Partitioning involves moving populations, dividing and conquering human beings.

The governments of the USA, Canada and Australia historically moved indigenous peoples into reservations, in a version of containing and corralling groups, minimising their cultures and not allowing them to fully participate in the fabric of the nation.

This involved not only physical partitioning, but emotional, social and economic alienation.

During World War 2, Americans of Japanese and German ancestry were interned in specially set up camps, after they were forcibly removed from their homes.

The human pysche of nations can go to extremes in times of war, religious divide or when there is competition for resources.

Partitioning was both a strategy and solution deployed when decolonisation swept the world in the mid 20th century. The worst consequences of such political and socio- religious partitioning was experienced in south Asia in 1947, when the Mountbatten Plan gave rise to the modern nations of India and Pakistan - a million people, Sikhs, Hindus and Muslims, died in the ensuing mass migration between the two newly formed states, due to man made hunger, inter religious fighting and social violence.

The colonial British deployment of divide and rule to manage diverse ethnic groups
within their colonies also arose in Malaya, which lay the seeds for continuing racial discrimination even today in a nation that is overly conscious and emphatic of racial and religious differences. The Afrikaners imposed apartheid in South Africa, which officially ended late last century, but still casts a shadow on inter ethnic relations in today's Rainbow Nation.
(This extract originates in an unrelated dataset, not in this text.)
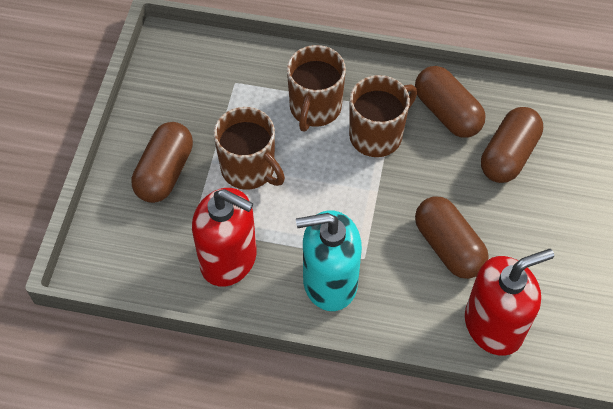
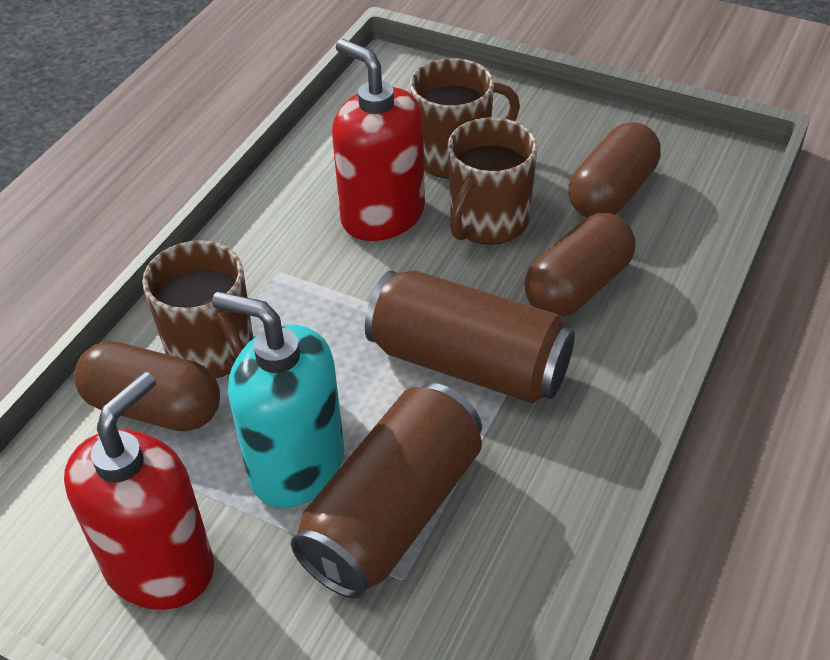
brown can: none = 0 -> [291,383,482,599] [365,270,575,403] = 2
brown capsule: [131,122,193,203] [415,66,486,138] [415,196,489,279] [481,107,543,183] = 4 -> [74,342,220,432] [524,213,636,317] [568,122,661,218] = 3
In both the Malaysian Federation and the Republic of South Africa, partitioning of hearts and minds to the exclusion of more significant things has not been optimal or beneficial for both societies.
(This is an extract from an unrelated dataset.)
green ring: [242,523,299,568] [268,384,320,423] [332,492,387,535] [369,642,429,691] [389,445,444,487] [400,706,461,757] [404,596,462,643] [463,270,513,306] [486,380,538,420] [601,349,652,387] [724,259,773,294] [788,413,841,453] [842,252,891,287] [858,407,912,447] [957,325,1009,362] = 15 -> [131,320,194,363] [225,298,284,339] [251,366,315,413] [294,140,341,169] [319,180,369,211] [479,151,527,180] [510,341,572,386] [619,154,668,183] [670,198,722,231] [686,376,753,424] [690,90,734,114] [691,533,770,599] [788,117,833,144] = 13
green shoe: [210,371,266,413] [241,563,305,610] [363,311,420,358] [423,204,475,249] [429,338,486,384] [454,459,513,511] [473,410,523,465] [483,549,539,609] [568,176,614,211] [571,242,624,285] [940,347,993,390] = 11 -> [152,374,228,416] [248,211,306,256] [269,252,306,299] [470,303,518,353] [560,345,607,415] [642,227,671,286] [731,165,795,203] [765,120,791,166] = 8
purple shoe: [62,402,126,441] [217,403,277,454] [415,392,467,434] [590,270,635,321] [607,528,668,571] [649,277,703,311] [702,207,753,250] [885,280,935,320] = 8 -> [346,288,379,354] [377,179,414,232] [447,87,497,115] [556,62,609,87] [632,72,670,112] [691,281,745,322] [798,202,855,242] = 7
Ireland saw the partitioning of their island due to religious and political factors intervening from London. The Cold War between the Soviet Union and the USA saw the unnatural partitioning of Germany, which recovered and reunited after the fall of Communism in Europe.  
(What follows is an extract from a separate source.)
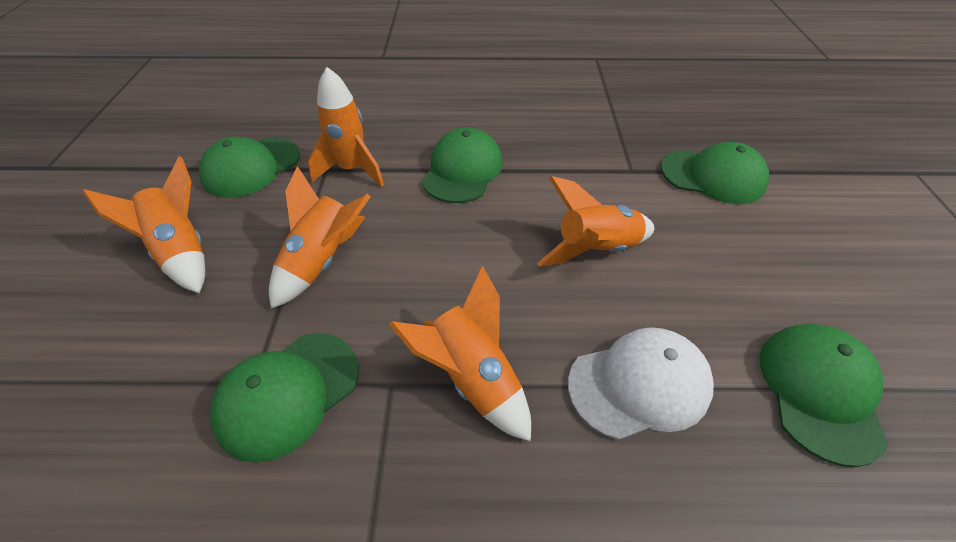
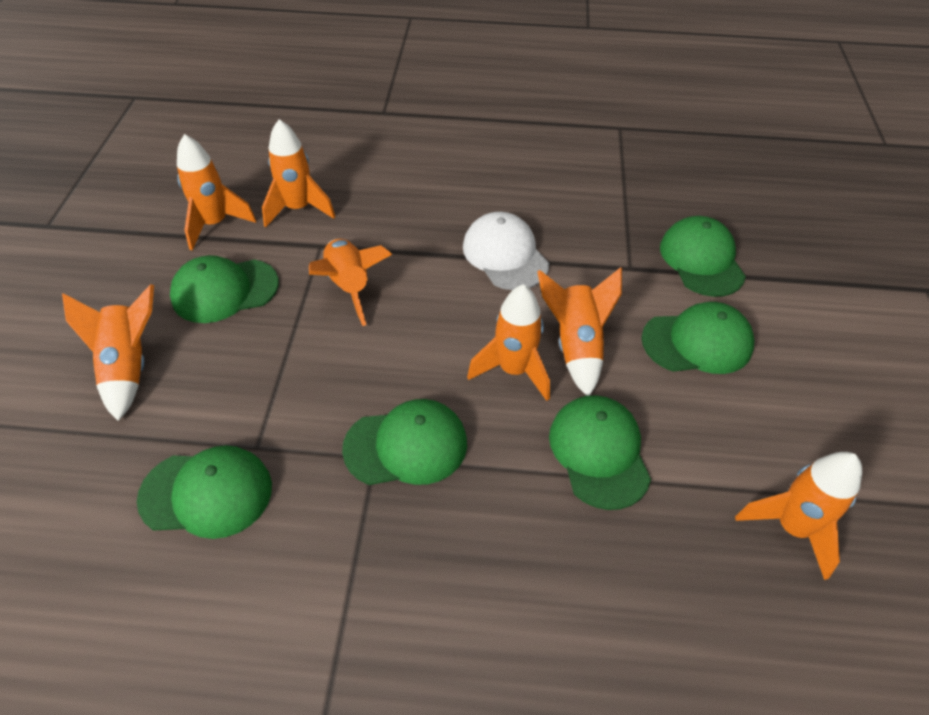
green cap: [199,137,300,198] [210,333,359,463] [422,127,503,203] [661,142,769,204] [760,324,889,467] = 5 -> [137,445,272,539] [170,255,279,323] [342,399,467,485] [549,395,651,510] [641,302,754,374] [660,216,746,297] = 6
orange rocket: [83,157,205,293] [269,166,371,309] [308,67,384,187] [389,266,531,442] [537,176,654,267] = 5 -> [62,284,154,421] [177,134,256,251] [262,119,335,227] [309,239,392,326] [467,284,550,401] [537,267,622,396] [735,452,862,580] = 7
Europe has seen a chequered history of changing boundaries and territorial partitions, think of Yugoslavia before 1990 and new nations arising after 1990 - but Italy was federated on the late 19th century and the EU was created in the late 20th century.

The most intense and yet unresolved conflict resulted from the creation of Israel in 1948 from a partitioned Palestine. The heady mix of entrenched cultures, beliefs and geopolitical interests add to a cauldron of shifting military balances, outside interference and historical alliances and enmity.

Russia remains unpartitioned. Yet Koreans remain separated geographically and politically between North and South. Vietnamese reunited as one nation after the French and American Wars. Thailand was never partitioned and colonised.

Partitioning can mean being reunited, but at what cost?